Tipo de recurso: artículo
Estado:Versión publicada
Fecha de publicación:2022
País:España
Institución:Consejo Superior de Investigaciones Científicas (CSIC)
Repositorio:DIGITAL.CSIC. Repositorio Institucional del CSIC
OAI Identifier:oai:digital.csic.es:10261/282461
Acceso en línea:http://hdl.handle.net/10261/282461
https://api.elsevier.com/content/abstract/scopus_id/85140287397
Access Level:acceso abierto
Palabra clave:Source apportionment
Oxidative potential
PM(1)
PM(10)
PM(2.5)
Positive matrix factorization
Descripción
Sumario:Ambient particulate matter (PM) is a major contributor to air pollution, leading to adverse health effects on the human population. It has been suggested that the oxidative potential (OP, as a tracer of oxidative stress) of PM is a possible determinant of its health impact. In this study, samples of PM10, PM2.5, and PM1 were collected roughly every four days from January 2018 until March 2019 at a Barcelona urban background site and Montseny rural background site in northeastern Spain.

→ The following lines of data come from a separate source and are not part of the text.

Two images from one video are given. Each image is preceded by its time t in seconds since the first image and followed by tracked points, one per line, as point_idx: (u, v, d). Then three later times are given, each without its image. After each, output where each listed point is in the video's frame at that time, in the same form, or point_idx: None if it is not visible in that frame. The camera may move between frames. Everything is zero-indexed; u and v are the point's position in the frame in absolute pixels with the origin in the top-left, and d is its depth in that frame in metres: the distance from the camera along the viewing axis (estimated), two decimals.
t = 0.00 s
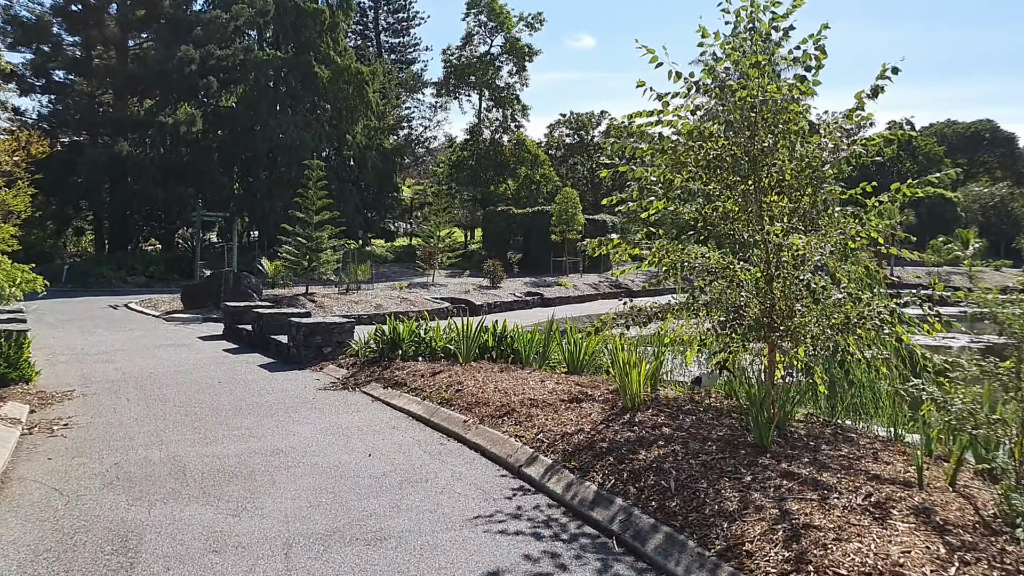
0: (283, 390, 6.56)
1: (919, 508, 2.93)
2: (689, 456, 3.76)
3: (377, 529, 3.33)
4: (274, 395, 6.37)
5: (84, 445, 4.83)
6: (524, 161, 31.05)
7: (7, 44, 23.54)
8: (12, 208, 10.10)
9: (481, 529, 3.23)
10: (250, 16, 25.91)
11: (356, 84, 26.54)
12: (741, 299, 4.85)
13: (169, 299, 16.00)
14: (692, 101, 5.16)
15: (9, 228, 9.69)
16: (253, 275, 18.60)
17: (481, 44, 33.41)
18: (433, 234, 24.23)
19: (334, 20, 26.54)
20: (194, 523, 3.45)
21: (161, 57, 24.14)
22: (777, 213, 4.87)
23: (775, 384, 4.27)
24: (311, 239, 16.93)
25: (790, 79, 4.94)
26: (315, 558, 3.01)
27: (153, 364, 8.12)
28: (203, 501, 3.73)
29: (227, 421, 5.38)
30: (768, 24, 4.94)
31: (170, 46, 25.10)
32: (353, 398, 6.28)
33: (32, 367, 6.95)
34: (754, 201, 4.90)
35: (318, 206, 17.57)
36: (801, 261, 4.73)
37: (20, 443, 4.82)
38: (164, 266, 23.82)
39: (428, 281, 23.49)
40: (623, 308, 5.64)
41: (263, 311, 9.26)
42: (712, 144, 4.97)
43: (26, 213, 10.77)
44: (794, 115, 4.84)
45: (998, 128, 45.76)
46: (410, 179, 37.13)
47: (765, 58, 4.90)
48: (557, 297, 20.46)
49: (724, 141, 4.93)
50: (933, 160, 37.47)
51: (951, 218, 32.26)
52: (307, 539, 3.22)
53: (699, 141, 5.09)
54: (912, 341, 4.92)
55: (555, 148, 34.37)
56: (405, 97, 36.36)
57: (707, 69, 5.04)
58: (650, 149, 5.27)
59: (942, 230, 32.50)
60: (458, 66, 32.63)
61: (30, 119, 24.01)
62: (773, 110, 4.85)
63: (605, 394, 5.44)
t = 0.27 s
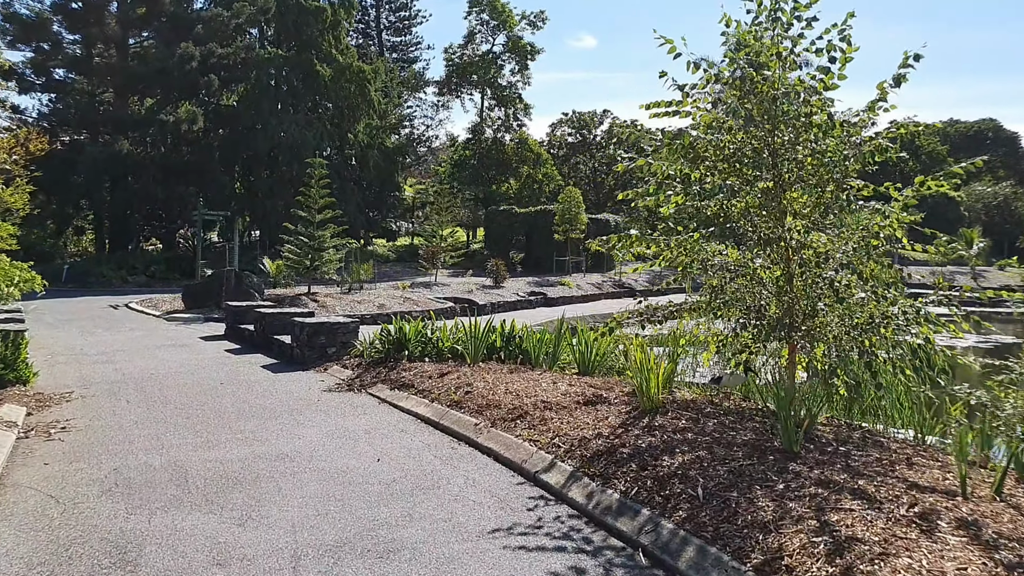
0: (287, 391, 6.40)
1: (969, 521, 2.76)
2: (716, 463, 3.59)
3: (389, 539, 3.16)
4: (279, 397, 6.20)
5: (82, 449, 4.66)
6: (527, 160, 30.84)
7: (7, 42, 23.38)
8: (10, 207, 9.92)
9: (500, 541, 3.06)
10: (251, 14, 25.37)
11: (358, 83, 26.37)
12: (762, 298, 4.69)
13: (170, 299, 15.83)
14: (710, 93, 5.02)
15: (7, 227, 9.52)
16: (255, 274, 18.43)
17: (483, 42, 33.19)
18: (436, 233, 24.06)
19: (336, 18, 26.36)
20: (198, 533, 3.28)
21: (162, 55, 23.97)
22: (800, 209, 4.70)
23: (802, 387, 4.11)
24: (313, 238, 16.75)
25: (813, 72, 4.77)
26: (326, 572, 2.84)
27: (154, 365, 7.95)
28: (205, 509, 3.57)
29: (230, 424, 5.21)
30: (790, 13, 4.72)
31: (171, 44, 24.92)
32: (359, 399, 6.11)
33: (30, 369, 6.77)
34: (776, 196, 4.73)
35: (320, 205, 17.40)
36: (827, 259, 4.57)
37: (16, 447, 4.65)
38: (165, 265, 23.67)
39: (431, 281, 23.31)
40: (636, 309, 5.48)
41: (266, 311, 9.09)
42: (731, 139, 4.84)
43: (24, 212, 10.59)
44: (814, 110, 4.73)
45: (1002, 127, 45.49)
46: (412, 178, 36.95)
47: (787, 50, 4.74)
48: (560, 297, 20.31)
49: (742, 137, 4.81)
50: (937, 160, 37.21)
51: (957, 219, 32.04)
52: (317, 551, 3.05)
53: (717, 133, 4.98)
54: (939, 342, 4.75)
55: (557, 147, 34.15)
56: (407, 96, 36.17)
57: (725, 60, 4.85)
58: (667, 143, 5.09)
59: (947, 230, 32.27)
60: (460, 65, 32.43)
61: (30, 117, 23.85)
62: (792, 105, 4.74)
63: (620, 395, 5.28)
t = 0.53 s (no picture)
0: (293, 397, 6.24)
1: None
2: (747, 478, 3.46)
3: (405, 560, 3.00)
4: (284, 402, 6.04)
5: (82, 458, 4.49)
6: (530, 160, 30.67)
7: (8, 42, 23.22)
8: (10, 208, 9.77)
9: (523, 564, 2.90)
10: (253, 14, 25.13)
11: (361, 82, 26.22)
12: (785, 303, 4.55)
13: (172, 300, 15.68)
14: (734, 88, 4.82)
15: (8, 229, 9.36)
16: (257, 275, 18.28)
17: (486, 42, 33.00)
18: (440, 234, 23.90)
19: (338, 18, 26.20)
20: (202, 552, 3.11)
21: (164, 55, 23.83)
22: (825, 210, 4.51)
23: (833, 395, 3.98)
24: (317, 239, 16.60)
25: (839, 67, 4.58)
26: None
27: (156, 369, 7.80)
28: (210, 525, 3.40)
29: (234, 432, 5.05)
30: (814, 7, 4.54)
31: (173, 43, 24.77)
32: (367, 405, 5.95)
33: (30, 373, 6.61)
34: (799, 196, 4.54)
35: (324, 206, 17.24)
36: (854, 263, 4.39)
37: (14, 457, 4.49)
38: (167, 266, 23.54)
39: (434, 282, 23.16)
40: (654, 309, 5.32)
41: (270, 313, 8.95)
42: (752, 136, 4.61)
43: (25, 213, 10.43)
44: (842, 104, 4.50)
45: (1008, 127, 45.19)
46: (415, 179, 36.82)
47: (811, 45, 4.56)
48: (565, 298, 20.14)
49: (766, 132, 4.59)
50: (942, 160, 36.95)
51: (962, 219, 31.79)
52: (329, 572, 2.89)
53: (737, 130, 4.77)
54: (968, 348, 4.60)
55: (560, 147, 33.97)
56: (410, 96, 36.05)
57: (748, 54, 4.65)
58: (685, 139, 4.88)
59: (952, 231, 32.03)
60: (463, 65, 32.26)
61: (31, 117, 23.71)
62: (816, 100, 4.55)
63: (637, 401, 5.12)
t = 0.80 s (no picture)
0: (312, 398, 6.10)
1: None
2: (794, 490, 3.28)
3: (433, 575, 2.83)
4: (303, 403, 5.91)
5: (98, 461, 4.37)
6: (546, 159, 30.43)
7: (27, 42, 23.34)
8: (28, 206, 9.72)
9: None
10: (269, 12, 24.83)
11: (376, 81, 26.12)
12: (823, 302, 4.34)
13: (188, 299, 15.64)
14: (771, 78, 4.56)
15: (25, 227, 9.29)
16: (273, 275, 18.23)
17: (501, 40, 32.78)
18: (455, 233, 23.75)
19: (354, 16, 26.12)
20: (221, 564, 2.96)
21: (181, 55, 23.87)
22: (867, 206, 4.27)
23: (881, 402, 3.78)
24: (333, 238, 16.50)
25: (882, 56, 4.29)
26: None
27: (173, 368, 7.70)
28: (229, 534, 3.25)
29: (253, 434, 4.91)
30: None
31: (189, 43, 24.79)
32: (387, 407, 5.79)
33: (47, 373, 6.50)
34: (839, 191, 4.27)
35: (340, 205, 17.14)
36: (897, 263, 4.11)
37: (30, 459, 4.37)
38: (183, 265, 23.59)
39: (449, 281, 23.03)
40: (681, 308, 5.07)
41: (287, 312, 8.83)
42: (788, 129, 4.36)
43: (42, 211, 10.37)
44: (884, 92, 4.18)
45: None
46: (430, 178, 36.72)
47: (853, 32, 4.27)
48: (581, 298, 19.92)
49: (803, 125, 4.34)
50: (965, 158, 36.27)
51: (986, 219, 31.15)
52: None
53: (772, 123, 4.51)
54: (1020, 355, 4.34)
55: (576, 146, 33.72)
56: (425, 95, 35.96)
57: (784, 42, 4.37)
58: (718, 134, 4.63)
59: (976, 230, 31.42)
60: (478, 63, 32.09)
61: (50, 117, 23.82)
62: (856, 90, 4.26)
63: (668, 406, 4.92)
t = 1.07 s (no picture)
0: (331, 400, 5.97)
1: None
2: (846, 502, 3.07)
3: None
4: (321, 406, 5.76)
5: (112, 467, 4.25)
6: (563, 158, 30.20)
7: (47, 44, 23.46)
8: (45, 206, 9.65)
9: None
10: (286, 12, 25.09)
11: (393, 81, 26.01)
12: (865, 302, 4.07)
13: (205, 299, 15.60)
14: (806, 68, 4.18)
15: (42, 227, 9.22)
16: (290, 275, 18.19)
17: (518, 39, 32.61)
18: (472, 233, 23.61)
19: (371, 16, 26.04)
20: None
21: (198, 55, 23.88)
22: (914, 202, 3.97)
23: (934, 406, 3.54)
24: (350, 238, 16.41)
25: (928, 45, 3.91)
26: None
27: (189, 370, 7.58)
28: (247, 546, 3.09)
29: (271, 439, 4.77)
30: None
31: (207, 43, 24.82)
32: (408, 411, 5.64)
33: (61, 374, 6.39)
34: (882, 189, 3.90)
35: (356, 204, 17.04)
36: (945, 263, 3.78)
37: (41, 465, 4.24)
38: (200, 265, 23.65)
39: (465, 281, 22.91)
40: (714, 307, 4.80)
41: (304, 312, 8.70)
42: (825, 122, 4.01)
43: (60, 211, 10.32)
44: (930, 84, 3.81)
45: None
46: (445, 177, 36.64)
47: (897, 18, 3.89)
48: (599, 298, 19.70)
49: (841, 119, 3.97)
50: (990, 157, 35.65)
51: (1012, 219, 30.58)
52: None
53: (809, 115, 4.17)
54: None
55: (593, 145, 33.48)
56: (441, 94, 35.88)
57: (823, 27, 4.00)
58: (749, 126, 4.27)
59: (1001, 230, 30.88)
60: (495, 62, 31.93)
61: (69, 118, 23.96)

We determined the chemical composition of samples, allowing us to perform source apportionment using positive matrix factorization. The OP of PM was determined by measuring reactive oxygen species using dithiothreitol and ascorbic acid assays. Finally, to link the sources with the measured OP, both a Pearson's correlation and a multiple linear regression model were applied to the dataset. The results showed that in Barcelona, the OP of PM10 was much higher than those of PM2.5 and PM1, whereas in Montseny results for all PM sizes were in the same range, but significantly lower than in Barcelona. In Barcelona, several anthropogenic sources were the main drivers of OP in PM10 (Combustion + Road Dust + Heavy Oil + OC-rich) and PM2.5 (Road Dust + Combustion). In contrast, PM1 -associated OP was driven by Industry, with a much lower contribution to PM10 and PM2.5 mass. Meanwhile, Montseny exhibited no clear drivers for OP evolution, likely explaining the lack of a significant difference in OP between PM10, PM2.5, and PM1. Overall, this study indicates that size fraction matters for OP, as a function of the environment typology. In an urban context, OP is driven by the PM10 and PM1 size fractions, whereas only the PM1 fraction is involved in rural environments.